Although that rent value lies untapped by many homeowners, others use it when they rent out their homes for part of the year or list a guest room on Airbnb. When you add that in, as the study’s authors claim to do for the first time, imputed rent boosts the total return on housing dramatically, just as dividends do for stocks’ total return.
“It’s the rent part that explains most of the returns on housing,” says Òscar Jordà, one of the study’s co-authors, who’s an economist at the Federal Reserve Bank of San Francisco and teaches at the University of California, Davis. “And if you look at rental markets, they usually don’t fluctuate very much with the business cycle. So that’s where the stability comes in.”
In the U.S., equities posted an 8.5% annual total return between 1870 and 2015, while housing returned 6.1% per annum. Between 1980 and 2015, the gap widened a bit, with equities gaining 9.3% and housing 5.9% annually — and remember, that includes the housing bubble and bust.
But stocks’ volatility, expressed by standard deviation, was more than 20%, while housing’s standard deviation of returns was 9%-10%, about half as much, supporting Jordà’s contention that it’s much less volatile than stocks. Housing, he explains, “just doesn’t move very much with the business cycle. And so … housing in a sense provides a surprising hedge with respect to equities.”
In almost all cases, stocks and housing beat bonds and bills over the very long run: Bills had a measly real total return of 2.2% per year in the U.S. from 1870 to 2015, and bonds returned 2.9% annually. But since 1980, U.S. 10-year bonds have posted a total annual return of 5.9%, tying housing’s gains during that period, as interest rates plunged.
That suggests bonds have way outperformed and that some reversion to the mean is inevitable. That snapback actually happened after a long period of bond outperformance between 1870 and World War I.

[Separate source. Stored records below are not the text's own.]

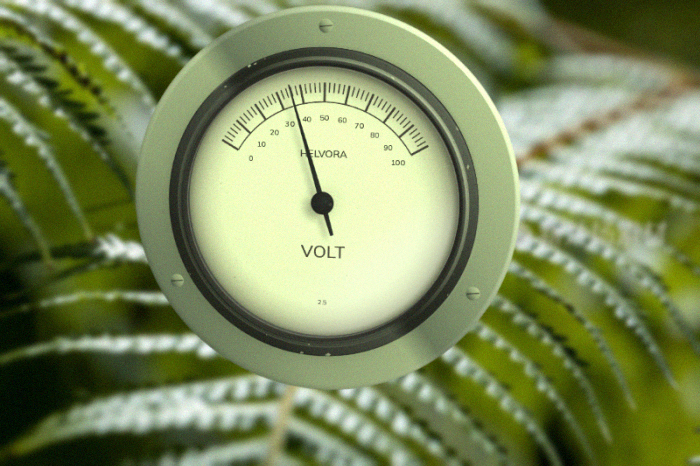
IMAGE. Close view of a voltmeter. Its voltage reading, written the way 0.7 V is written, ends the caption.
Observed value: 36 V
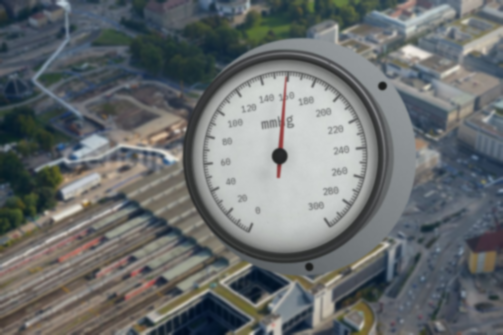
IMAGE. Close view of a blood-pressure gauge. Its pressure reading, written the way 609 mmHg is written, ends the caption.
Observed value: 160 mmHg
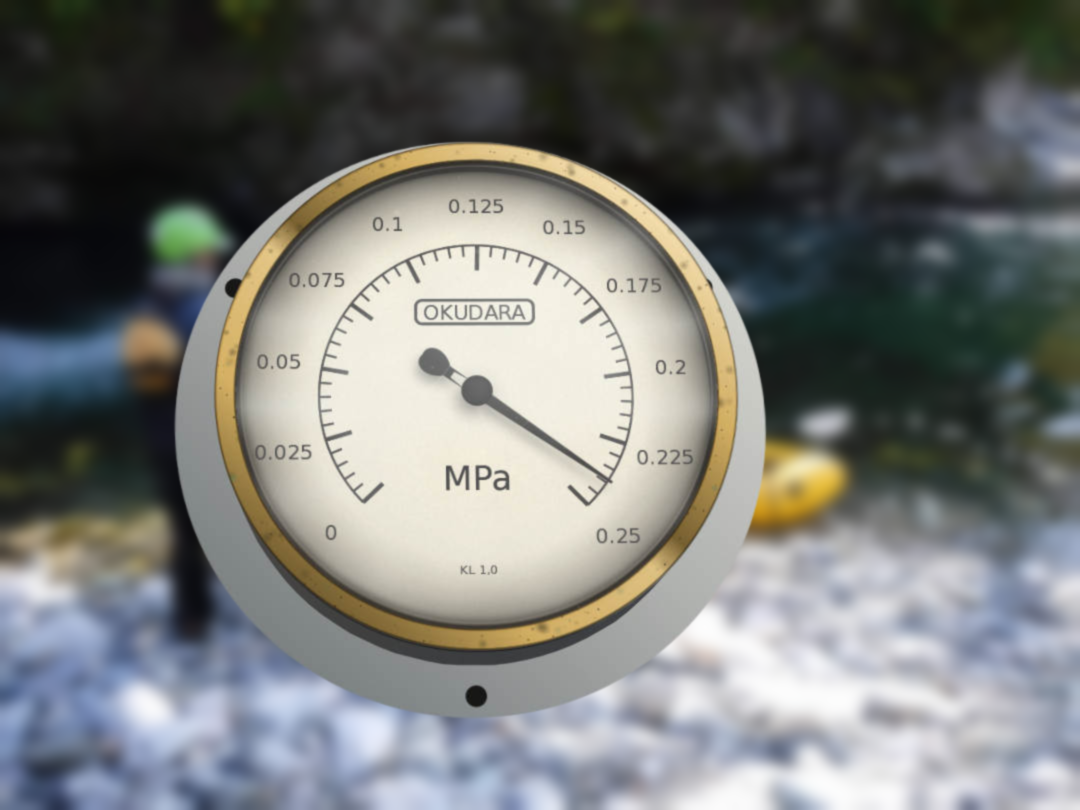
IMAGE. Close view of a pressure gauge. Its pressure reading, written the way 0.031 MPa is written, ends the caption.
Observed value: 0.24 MPa
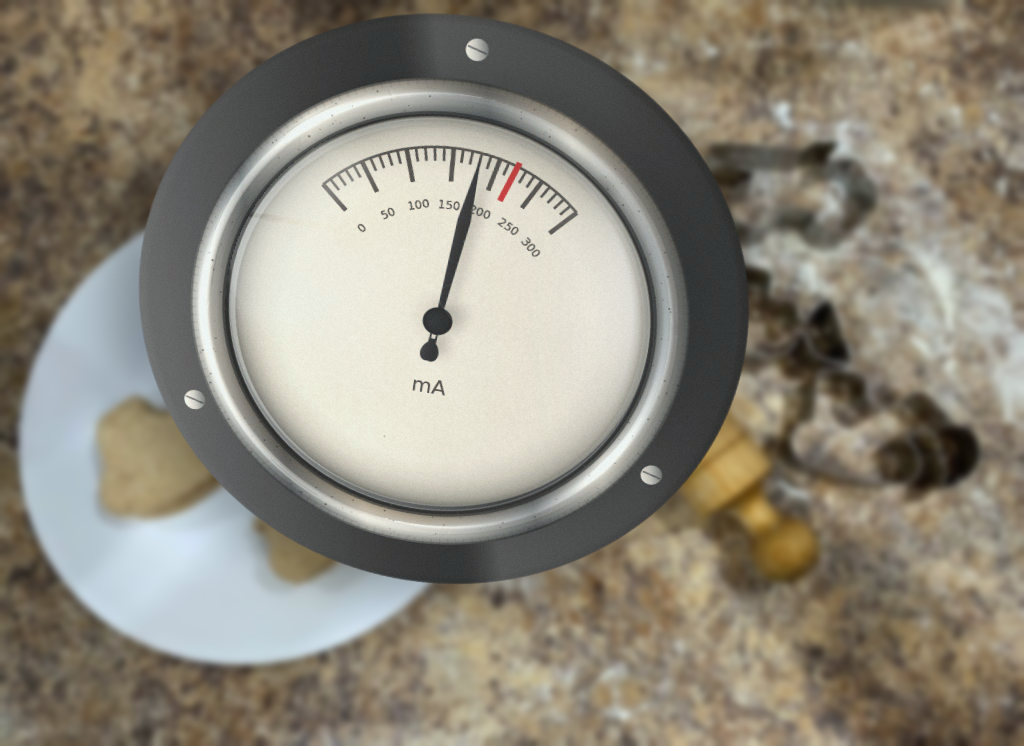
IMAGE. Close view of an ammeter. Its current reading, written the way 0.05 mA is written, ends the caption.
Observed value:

“If you look at the data starting … from the 1870s to World War I, what you see is a very noticeable cycle of [interest rate] declines that parallels very much what we see in this day and age,” said Jordà. “As populations age, what you’re seeing is the share of savers increasing, rather than the share of borrowers.”
A total of 150 years comprises several investing lifetimes, but the long-run patterns have lessons for those of us who live in a shorter-term world. Bonds will likely do worse over the next decade, and stocks will probably underperform their historic gains, too. But your house may turn out to be a bulwark against the next recession and bear market and, in more ways than one, provide shelter from the storm.